RAJANGANAYA, SRI LANKA — In mid-April, at the same time of year as their families have done for generations, Sri Lanka’s paddy farmers started cultivating their rice fields.
But this year, that may be too late.
President Maithripala Sirisena has warned Sri Lanka’ farmers that they may run out of water before their crops are ready to harvest. Devotion to tradition – in particular, planting spring crops after a traditional New Year’s holiday in mid-April – could now prove devastating, he said.
But many farmers are so far not convinced that old schedules need to change to match new climate patterns – a problem many countries around the world face as they try to adjust to changing weather patterns.
Ranjith Sumanadasa, 50, a paddy farmer from Rajanganaya region in Sri Lanka’s north-central province, has been cultivating his rice for close to four decades based on traditional timetables.
“I learned from my father that after the March harvest we will celebrate Avurudhu, and then prepare the fields around a week or two later, then the water comes,” he said. “There is no other way I know of.”
In early April, at a public rally in his native Polonnaruwa District, Sirisena explained how he had tried to convince Sri Lanka’s rice farmers to start cultivating a few weeks earlier than normal, to take advantage of recent rains that had filled some of the country’s reservoirs almost to capacity.
Sticking to the traditional timetable, he said, would mean losing much of that needed water to evaporation.
“I instructed the Water Management Committee to release water for paddy farmers as soon as possible,” Sirisena said on April 2. “But the paddy farmers remain unmoved. They want to start the cultivation after the (traditional) New Year.”
Rains during the last weeks of March filled some reservoirs in the north and central parts of the country. As authorities released water from hydropower reservoirs to generate electricity, they also sent some to the smaller irrigation reservoirs to water rice fields, in the hopes the farmers would take advantage and use it right away.

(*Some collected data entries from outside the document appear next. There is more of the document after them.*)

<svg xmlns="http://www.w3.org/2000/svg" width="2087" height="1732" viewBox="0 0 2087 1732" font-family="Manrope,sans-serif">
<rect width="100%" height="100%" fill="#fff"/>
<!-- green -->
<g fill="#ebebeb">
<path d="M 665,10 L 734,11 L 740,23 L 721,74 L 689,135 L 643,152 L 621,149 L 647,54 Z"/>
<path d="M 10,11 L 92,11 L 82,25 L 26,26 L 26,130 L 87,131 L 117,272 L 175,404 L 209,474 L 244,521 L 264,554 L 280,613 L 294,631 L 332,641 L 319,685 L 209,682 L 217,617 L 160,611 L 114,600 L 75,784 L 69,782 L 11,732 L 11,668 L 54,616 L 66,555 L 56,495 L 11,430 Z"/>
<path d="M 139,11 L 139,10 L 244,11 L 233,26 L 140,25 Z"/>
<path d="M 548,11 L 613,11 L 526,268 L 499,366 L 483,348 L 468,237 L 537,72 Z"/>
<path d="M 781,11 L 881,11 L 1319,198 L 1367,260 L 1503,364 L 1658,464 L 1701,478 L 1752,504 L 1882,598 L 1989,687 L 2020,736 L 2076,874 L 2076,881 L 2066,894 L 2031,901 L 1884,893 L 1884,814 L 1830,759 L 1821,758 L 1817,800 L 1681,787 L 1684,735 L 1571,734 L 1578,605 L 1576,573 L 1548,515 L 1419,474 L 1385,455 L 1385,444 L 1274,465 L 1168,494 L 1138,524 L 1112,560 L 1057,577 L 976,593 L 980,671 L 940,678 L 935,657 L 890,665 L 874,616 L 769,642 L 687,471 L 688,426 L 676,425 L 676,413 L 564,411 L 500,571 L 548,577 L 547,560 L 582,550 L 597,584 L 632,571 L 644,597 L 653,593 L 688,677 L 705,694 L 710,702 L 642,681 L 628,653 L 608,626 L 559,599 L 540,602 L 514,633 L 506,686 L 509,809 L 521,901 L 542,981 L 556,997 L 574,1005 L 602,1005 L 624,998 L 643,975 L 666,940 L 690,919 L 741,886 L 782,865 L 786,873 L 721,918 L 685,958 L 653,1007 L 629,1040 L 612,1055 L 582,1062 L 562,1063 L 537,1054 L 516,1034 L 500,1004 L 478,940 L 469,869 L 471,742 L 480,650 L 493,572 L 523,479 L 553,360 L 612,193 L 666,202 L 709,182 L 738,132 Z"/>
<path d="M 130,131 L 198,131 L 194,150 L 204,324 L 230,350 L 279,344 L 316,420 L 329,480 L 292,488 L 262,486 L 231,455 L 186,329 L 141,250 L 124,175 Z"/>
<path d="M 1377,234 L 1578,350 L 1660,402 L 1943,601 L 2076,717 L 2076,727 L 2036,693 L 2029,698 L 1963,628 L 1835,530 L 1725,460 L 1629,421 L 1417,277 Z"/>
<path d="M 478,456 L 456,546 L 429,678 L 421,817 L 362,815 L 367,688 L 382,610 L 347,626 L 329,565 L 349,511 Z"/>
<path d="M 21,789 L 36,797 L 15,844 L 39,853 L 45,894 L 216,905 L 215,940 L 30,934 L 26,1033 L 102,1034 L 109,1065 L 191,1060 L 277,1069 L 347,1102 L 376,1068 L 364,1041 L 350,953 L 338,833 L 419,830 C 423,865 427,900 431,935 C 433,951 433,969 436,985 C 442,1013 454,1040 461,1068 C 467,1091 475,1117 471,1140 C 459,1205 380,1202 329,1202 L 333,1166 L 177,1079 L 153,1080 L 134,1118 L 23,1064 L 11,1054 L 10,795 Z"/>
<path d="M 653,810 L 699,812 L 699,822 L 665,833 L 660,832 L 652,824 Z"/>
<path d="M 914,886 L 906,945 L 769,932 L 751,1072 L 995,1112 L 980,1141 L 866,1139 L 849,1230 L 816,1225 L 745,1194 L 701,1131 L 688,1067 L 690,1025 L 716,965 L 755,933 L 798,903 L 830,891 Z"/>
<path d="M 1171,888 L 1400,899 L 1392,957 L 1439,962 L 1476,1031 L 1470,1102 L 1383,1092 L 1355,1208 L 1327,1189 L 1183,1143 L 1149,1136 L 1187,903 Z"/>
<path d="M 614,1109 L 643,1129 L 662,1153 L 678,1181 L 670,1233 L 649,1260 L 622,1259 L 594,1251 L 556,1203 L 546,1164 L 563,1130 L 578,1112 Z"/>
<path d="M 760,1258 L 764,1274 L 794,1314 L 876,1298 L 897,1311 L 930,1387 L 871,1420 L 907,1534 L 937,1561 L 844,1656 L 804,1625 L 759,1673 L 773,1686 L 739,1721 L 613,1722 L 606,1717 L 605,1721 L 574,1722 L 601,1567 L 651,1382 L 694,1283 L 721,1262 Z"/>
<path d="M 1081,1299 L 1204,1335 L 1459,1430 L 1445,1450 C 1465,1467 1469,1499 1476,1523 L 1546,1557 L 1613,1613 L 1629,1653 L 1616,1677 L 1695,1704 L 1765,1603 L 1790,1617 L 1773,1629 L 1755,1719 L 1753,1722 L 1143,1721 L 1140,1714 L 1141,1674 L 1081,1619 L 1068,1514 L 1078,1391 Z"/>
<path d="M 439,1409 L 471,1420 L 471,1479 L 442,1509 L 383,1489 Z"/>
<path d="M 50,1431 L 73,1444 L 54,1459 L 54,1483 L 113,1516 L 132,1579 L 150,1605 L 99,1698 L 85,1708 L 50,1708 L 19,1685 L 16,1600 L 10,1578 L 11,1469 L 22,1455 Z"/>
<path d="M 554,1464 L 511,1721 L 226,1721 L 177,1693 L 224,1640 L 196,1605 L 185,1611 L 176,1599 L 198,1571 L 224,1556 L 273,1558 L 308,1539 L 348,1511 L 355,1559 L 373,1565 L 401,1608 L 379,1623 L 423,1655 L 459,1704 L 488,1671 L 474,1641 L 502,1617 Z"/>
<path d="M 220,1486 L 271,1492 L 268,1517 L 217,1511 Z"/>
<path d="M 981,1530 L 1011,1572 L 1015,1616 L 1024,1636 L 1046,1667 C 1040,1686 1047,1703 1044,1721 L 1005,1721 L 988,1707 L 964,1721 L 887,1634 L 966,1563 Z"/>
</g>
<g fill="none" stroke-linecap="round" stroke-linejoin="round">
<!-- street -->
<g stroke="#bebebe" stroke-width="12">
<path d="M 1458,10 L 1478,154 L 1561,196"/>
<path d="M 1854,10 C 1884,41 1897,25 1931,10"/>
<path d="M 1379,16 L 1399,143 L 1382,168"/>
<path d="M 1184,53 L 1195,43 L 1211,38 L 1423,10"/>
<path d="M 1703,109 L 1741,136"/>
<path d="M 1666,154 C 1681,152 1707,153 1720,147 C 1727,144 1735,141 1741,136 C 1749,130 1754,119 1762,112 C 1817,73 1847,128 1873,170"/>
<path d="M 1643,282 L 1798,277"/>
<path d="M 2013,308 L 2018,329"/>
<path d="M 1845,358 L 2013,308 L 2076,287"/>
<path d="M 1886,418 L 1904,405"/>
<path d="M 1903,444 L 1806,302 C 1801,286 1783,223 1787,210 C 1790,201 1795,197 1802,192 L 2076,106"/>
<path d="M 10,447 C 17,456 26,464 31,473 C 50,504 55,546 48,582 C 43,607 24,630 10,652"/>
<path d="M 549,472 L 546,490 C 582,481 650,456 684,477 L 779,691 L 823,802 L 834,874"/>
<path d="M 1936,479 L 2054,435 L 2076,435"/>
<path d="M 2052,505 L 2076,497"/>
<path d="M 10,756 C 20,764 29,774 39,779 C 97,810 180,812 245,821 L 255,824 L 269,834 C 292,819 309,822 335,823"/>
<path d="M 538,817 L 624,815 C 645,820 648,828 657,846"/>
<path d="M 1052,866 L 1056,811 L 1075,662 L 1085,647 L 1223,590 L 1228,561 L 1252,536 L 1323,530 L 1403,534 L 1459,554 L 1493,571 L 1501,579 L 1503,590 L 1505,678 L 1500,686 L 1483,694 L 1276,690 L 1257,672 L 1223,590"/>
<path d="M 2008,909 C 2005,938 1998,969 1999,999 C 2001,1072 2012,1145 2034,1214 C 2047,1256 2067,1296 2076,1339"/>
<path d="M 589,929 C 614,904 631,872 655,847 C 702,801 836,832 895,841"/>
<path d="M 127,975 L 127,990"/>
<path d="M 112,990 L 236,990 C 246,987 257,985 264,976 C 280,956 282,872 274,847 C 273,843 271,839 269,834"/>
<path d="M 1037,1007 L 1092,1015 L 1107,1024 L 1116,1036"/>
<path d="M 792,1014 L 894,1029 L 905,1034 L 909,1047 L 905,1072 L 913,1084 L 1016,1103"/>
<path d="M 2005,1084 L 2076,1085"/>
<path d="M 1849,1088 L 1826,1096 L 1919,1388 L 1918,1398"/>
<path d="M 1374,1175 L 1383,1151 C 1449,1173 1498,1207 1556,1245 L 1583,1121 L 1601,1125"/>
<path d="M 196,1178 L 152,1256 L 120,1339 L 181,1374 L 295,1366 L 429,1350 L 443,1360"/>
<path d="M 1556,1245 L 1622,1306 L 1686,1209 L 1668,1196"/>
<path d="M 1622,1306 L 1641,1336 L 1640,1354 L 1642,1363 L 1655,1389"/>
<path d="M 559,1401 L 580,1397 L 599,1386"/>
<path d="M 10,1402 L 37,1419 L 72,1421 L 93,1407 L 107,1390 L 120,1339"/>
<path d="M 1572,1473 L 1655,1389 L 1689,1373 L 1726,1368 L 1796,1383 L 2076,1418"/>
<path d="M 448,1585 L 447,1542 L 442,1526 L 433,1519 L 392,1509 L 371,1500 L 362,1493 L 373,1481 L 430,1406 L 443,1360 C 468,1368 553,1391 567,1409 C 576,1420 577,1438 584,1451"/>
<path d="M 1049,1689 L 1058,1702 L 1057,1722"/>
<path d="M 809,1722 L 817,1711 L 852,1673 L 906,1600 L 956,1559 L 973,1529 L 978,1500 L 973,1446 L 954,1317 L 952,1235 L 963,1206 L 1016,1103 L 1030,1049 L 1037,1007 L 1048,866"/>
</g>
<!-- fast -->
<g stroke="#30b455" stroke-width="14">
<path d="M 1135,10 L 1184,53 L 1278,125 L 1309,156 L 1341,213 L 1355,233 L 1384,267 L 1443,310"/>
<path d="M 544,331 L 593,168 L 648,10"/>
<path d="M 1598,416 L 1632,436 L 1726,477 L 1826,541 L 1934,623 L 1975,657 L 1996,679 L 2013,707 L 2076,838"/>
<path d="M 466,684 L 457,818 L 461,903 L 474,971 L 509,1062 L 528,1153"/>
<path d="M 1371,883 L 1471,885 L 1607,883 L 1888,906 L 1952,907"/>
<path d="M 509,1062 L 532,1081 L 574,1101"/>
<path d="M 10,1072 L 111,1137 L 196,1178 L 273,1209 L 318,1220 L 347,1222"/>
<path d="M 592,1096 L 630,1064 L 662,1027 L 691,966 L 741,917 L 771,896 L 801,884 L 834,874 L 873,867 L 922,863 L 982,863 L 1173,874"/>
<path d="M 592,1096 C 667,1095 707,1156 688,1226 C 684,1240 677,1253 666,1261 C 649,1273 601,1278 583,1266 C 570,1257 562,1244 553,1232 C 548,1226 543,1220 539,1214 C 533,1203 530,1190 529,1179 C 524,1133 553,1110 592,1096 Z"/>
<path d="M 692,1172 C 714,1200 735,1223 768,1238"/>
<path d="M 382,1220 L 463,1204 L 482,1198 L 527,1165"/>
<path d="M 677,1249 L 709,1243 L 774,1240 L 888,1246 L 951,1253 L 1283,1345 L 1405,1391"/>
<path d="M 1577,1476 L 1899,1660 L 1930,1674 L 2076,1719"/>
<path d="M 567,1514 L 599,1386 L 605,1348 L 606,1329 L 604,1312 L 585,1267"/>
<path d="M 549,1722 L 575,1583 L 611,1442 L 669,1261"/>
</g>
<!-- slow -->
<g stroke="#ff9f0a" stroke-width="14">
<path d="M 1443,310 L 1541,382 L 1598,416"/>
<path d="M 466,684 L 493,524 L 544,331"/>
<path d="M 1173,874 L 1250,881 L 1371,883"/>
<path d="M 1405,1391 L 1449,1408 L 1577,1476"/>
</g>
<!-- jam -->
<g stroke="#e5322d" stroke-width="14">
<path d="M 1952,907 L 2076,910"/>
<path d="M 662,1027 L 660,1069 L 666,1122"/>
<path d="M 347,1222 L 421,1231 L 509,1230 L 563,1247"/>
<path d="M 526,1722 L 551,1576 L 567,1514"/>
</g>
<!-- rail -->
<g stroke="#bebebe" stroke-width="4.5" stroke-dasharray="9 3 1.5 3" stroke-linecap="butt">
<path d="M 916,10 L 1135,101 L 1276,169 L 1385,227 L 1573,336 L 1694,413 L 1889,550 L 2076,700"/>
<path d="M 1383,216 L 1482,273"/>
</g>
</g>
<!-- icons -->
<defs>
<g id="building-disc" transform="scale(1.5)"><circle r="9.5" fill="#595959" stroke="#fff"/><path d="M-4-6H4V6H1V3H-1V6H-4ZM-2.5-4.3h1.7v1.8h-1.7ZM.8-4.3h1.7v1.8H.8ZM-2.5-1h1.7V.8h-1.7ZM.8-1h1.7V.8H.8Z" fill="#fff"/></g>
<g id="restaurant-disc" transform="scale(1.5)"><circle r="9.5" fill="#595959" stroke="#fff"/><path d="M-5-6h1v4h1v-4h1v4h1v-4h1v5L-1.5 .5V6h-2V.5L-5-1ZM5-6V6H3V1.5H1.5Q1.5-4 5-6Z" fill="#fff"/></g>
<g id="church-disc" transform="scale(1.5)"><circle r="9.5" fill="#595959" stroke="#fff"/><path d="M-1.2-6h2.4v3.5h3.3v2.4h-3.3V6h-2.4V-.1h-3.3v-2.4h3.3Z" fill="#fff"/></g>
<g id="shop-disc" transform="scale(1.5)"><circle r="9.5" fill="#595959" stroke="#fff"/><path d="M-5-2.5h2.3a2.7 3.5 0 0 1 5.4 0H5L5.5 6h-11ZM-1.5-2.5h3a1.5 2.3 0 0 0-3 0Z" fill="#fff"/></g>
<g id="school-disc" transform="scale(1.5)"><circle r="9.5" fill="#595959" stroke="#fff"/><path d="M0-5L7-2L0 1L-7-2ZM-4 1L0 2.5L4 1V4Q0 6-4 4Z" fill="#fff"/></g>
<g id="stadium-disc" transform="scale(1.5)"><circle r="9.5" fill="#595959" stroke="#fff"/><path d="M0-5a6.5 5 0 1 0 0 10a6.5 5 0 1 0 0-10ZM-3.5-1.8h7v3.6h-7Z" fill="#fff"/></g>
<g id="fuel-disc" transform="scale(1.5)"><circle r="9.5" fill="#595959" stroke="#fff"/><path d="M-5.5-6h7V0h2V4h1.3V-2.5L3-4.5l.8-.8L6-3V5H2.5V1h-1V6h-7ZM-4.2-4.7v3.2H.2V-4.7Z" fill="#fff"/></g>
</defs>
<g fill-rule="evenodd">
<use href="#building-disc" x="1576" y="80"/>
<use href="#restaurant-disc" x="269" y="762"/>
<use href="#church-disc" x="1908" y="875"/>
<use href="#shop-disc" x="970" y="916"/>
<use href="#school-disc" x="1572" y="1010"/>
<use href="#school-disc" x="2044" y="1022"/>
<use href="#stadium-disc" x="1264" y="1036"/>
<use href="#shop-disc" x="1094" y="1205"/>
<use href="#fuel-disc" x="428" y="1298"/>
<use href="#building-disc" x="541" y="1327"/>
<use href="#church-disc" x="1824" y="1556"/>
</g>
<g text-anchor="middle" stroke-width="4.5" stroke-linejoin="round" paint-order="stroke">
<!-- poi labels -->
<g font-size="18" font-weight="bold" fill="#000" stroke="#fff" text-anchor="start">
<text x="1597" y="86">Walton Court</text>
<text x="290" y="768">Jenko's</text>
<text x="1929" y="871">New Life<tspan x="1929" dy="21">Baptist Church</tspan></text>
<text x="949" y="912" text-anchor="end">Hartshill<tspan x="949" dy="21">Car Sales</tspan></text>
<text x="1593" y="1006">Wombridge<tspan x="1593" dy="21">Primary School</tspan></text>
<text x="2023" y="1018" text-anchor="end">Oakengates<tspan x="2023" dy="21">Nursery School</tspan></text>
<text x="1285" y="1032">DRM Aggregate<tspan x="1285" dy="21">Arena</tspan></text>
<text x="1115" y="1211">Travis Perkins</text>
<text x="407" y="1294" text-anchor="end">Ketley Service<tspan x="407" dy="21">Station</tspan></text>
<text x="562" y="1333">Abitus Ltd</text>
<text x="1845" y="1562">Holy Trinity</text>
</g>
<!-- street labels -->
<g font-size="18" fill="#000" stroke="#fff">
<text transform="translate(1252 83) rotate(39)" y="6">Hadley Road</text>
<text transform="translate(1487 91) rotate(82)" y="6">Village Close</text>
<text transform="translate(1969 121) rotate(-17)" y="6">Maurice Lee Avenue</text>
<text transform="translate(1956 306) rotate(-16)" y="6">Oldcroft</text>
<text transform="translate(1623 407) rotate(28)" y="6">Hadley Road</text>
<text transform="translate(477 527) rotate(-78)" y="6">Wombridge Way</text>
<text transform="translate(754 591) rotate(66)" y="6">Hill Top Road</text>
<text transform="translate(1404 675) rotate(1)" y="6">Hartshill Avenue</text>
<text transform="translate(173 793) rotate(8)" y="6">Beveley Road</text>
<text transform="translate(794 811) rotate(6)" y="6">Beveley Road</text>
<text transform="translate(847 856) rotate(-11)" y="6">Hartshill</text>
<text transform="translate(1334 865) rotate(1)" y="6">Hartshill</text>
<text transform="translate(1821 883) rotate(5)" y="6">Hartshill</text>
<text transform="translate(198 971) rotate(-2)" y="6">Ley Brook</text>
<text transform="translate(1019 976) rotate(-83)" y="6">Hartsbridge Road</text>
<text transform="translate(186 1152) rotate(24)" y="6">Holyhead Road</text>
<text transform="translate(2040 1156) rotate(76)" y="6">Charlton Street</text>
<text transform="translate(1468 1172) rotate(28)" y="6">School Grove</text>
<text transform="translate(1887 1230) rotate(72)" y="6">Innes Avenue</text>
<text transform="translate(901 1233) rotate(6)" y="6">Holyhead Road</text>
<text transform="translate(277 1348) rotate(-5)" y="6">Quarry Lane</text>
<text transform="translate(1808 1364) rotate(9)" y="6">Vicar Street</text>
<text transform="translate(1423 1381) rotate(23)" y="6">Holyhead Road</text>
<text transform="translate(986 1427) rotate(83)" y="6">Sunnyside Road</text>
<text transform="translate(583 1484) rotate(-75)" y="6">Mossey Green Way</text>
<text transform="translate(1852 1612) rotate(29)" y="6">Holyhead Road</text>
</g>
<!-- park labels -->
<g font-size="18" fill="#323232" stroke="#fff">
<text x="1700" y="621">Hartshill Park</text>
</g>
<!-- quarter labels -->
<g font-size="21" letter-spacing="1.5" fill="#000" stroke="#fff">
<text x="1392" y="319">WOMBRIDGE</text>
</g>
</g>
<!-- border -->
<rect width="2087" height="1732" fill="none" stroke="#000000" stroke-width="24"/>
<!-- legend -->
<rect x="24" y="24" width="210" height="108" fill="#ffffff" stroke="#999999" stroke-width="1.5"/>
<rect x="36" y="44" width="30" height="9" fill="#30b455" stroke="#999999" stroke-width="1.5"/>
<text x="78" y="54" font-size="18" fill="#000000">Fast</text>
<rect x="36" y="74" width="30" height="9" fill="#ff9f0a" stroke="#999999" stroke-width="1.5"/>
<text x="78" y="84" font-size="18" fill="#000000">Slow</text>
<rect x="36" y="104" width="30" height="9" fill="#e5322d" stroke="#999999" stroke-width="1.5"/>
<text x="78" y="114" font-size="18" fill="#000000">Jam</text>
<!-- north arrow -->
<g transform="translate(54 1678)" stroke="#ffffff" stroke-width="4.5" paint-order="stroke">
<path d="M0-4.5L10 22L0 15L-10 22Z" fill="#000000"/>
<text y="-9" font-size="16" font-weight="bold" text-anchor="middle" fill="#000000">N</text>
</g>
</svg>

But farmers instead waited over two weeks before using it, Sirisena said. With the island experiencing temperatures between 2 degrees Celsius and 4 degrees Celsius above average, according to the Meteorological Department, some of that water was lost.
“Because of the hot temperatures we are losing hundreds of cubic meters of water daily due to evaporation,” the president told the gathering in Polonnaruwa District. “You have to reconsider getting into the fields before the end of the month,” he pleaded.
When Sirisena spoke to the country’s paddy farmers in early April, the main irrigation tanks in the north central and central provinces were at around 80 percent capacity. But by the third week of April – when farmers wanted to start watering their crops – the levels had dropped by 20 percent, officials said.
Water management officials estimate that close to 300 million liters of water were evaporating daily across Sri Lanka. That could mean trouble for the paddy farms, which cover over 10 percent of the country’s land area.
“You will have to bear responsibility if there is a water shortage mid-season,” the president told farmers.
To make matters worse, Sir Lanka has experienced below-average rains across most of the island through April, according to the Met Department. May is also predicted to be unseasonably dry.
In 2014, a similar spell of dry weather hit Sri Lanka’s rice farmers, resulting in a harvest of 3.3 million tons, 17 percent less than the year before. Although Sri Lanka’s farmers are aware of the shift in the country’s climate patterns — and the potentially dire consequences — many refuse to change the way they farm.
Sri Lanka’s paddy farmers have long followed a cultivation schedule based on two monsoon seasons: Maha, between November and March, and Yala, between April and October. Based on that timetable, paddy farmers begin to prepare their fields for cultivation only after Avurudhu, the Sinhalese and Tamil New Year that falls between April 13 and April 14.
According to Namal Karunaratne, national organizer of the All Ceylon Peasants’ Federation, the country’s monsoons used to bring around 4.5 million metric tons of rain each year.
But the seasonal rains have become unreliable, with one study by the Indian Institute of Tropical Meteorology suggesting rainfall over the Indian subcontinent has decreased between 20 and 30 percent over the last century.
“Our farmers are yet to get used to these changes. They are still used to the government providing water on time,” Karunaratne said. “They are not used to water management.”